Not that Doyle had an inkling of the historical stasis – the boy from Cronulla barely knew what “a la carte” meant. “I didn’t have a grandmother that I’d learnt from, I didn’t really cook growing up,” he says, “but then I started reading books like Mastering The Art of French Cooking by Julia Child and that opened my eyes to a big wide world of cooking.”

As it turned out, the callow chef and keen surfer, was hitting the water at exactly the right time. “I was lucky to have started in the sort of dark ages,” says Doyle, “Towards the end of my apprenticeship, nouvelle cuisine happened. It really was an exciting time, when the first revolution of product became evident.”

After 18 months at the Argyle Tavern, stints at the Macquarie Inn and the Newport Arms, and trips through Africa, France and Europe, Doyle landed at Chanterelle, where he would hone his classical techniques. Six months later, he left to open Turrets in the Castlereagh Hotel with his wife Beverley. “We did lunch for 20 people every day,” he says, “I worked in the kitchen, Beverley worked out front – it was amazing.”

Unlike the expensive fit outs that attend most new openings these days, Doyle took over the lease for $1500 and was dead broke. “I had to borrow $300 from my Dad to go to Paddy’s Markets and buy the first day’s ingredients,” he laughs. “It was a great learning curve and it really taught us the basics of business. Mind you, it’s never been that good since as you banked nearly fifty percent of the takings each week. The margins are a lot slimmer these days!”

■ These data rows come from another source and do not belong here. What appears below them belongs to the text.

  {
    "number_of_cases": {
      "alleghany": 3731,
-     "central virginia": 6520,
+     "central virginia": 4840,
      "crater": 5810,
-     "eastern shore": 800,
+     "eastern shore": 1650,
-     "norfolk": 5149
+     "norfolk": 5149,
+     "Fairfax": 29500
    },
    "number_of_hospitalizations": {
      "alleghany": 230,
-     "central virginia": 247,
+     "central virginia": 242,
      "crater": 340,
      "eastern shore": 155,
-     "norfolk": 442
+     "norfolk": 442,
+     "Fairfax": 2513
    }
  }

At Turrets and, subsequently, Reflections in Palm Beach, Le Trianon and Cicada in Potts Point and Celsius, Doyle relished the opportunity to show his individuality. “I think our whole era of young chefs wanted to own restaurants because they wanted to express what they thought a modern good restaurant was,” he says, “All of sudden you’re on your own and you have to shape up a menu. But you’re reading and absorbing a lot of things so you sort of knew what you wanted to do … and you just hope it was right!”

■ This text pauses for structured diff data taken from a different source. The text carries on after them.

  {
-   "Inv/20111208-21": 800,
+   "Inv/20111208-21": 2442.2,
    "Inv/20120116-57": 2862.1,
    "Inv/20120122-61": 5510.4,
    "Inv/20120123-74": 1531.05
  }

Even though Doyle’s notions of having a career that would allow him to surf in the morning were swiftly quashed, maintaining balance in his work and life has always been important. “Almost every day, you wonder if it’s all a bit crazy,” he says, “And while some people think it’s a badge of honour to work 100 hours a week, I just say, ’OK, come and see me in five years!’ You’ve got to keep a balance.”

These days the glories of owning his own restaurant are more than ten years behind him (“My day off is more relaxing now!”) but that joy of being in a big kitchen still fires his passion. “What drives the industry is the energy, the creativity and the imagination of the people doing it,” says Doyle, “It’s great being in the kitchen surrounded by young people. The camaraderie in the kitchen is the same as it ever was.”